El relato termina con una pregunta de Jesús al maestro de la ley, que debería también cuestionar a todo lector de la parábola: “¿Quién de esos tres personajes se portó como prójimo del desventurado?”. Es decir: quien ha sido el que, sin detenerse en teorías y distinciones, puso manos a la obra para auxiliar a un desconocido que necesitaba ayuda. “El que practicó la misericordia”, responde el letrado.  Y Jesús termina tajante diciéndole: “Anda, haz tú lo mismo”.

            La parábola conserva toda su validez, pues, cada día la escena se repite con emigrantes, extranjeros, drogados, enfermos de sida y tantos otros marginados, o también con las discriminaciones que, por razón de raza, lengua, cultura o credo político o religioso, tienen lugar constantemente, sin olvidar las víctimas del terrorismo, las personas  abandonadas por sus familiares o amigos, que no encuentran a nadie capaz de darles la mano, sonreirles y decirles una palabra de consuelo. “Anda, haz tú lo mismo”, nos dice Jesús a cada uno de nosotros. No nos invita a hacer imposibles, a cambiar las estructuras del mundo y de la sociedad, sino a ser sensibles hacia las personas que tenemos cerca.  

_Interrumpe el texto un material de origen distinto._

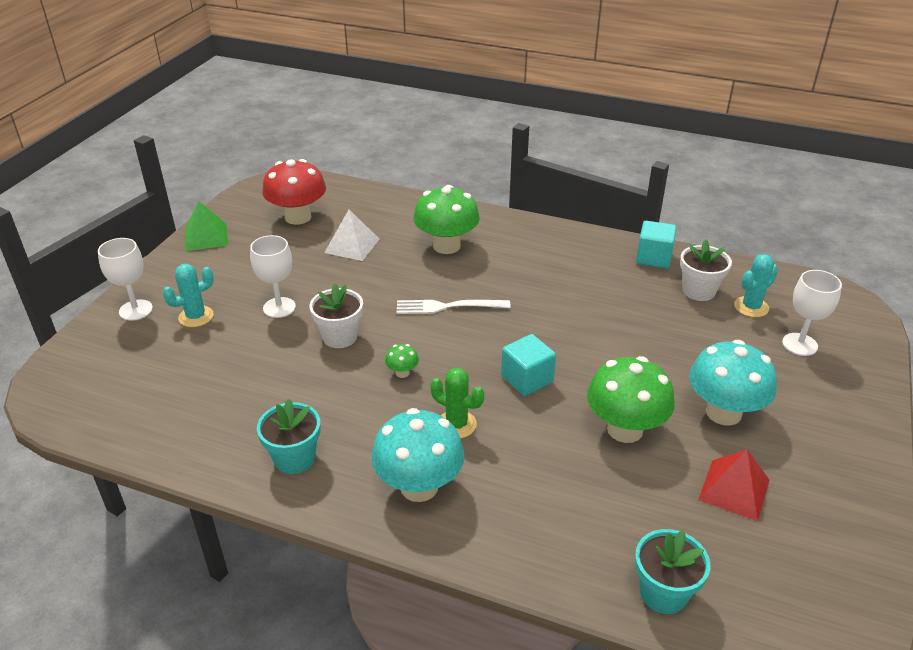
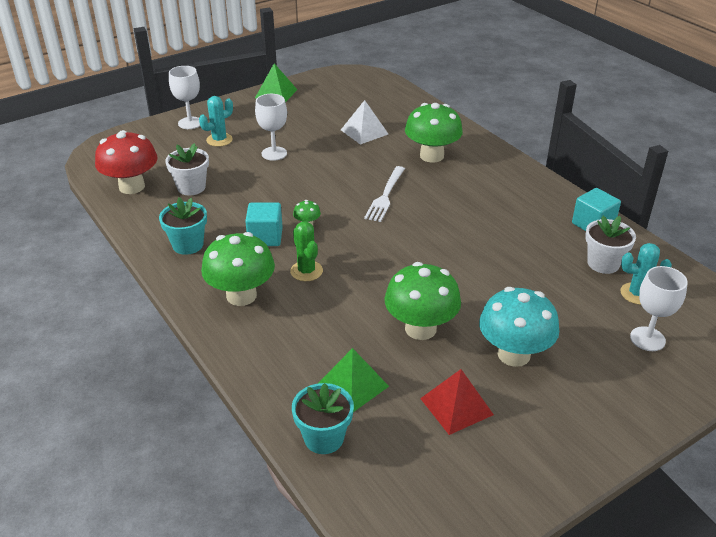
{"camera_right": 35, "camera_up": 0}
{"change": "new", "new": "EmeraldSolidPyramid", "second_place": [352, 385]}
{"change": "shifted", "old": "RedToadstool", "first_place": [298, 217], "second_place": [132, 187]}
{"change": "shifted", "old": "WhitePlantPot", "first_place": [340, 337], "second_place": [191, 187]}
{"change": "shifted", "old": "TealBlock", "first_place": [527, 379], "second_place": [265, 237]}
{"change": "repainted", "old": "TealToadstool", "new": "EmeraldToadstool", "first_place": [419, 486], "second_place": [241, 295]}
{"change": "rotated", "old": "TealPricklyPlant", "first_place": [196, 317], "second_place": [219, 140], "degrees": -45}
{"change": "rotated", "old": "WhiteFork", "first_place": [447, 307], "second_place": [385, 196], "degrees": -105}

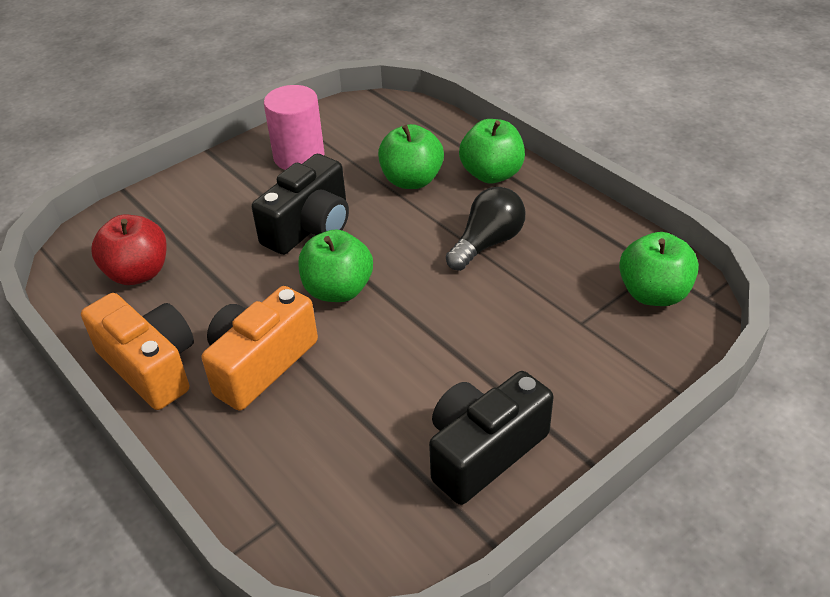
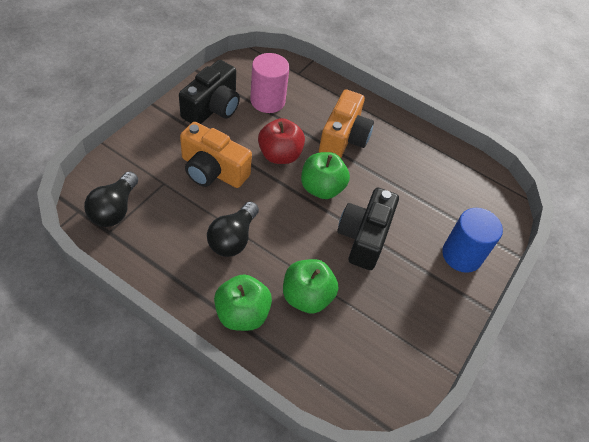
{"camera_right": 155, "camera_up": 10}
{"change": "new", "new": "BlueCylinder", "second_place": [461, 255]}
{"change": "shifted", "old": "OrangePhotoCamera", "first_place": [150, 366], "second_place": [213, 170]}
{"change": "shifted", "old": "RedAppleFruit", "first_place": [138, 273], "second_place": [279, 155]}
{"change": "shifted", "old": "RosyCylinder", "first_place": [299, 157], "second_place": [267, 101]}
{"change": "swapped", "old": "EmeraldAppleFruit", "new": "JetBlackBulb", "first_place": [653, 293], "second_place": [114, 209]}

La primera lectura recordaba un fragmento del libro del Deuteronomio, que invita a escuchar la voz de Dios, voz que se concreta ciertamente en leyes y mandamientos. Pero pone en guardia ante el peligro de reducir nuestra relación con Dios a un nivel jurídico, a un mero cumplimiento de normas y preceptos. La ley de Dios, con la que nos comunica su voluntad, lo que espera Dios de sus hijos que somos nosotros, no ha de quedar escrita en tablas o libros, sino en el corazón, ha de estar en la boca de manera que el hombre sepa dar la respuesta en cada momento, no por obligación, bajo el temor del castigo, sino por necesidad en fuerza de la convicción del amor. Se trata de vivir la realidad de la ley que se concreta en el doble precepto del amor a Dios y al prójimo.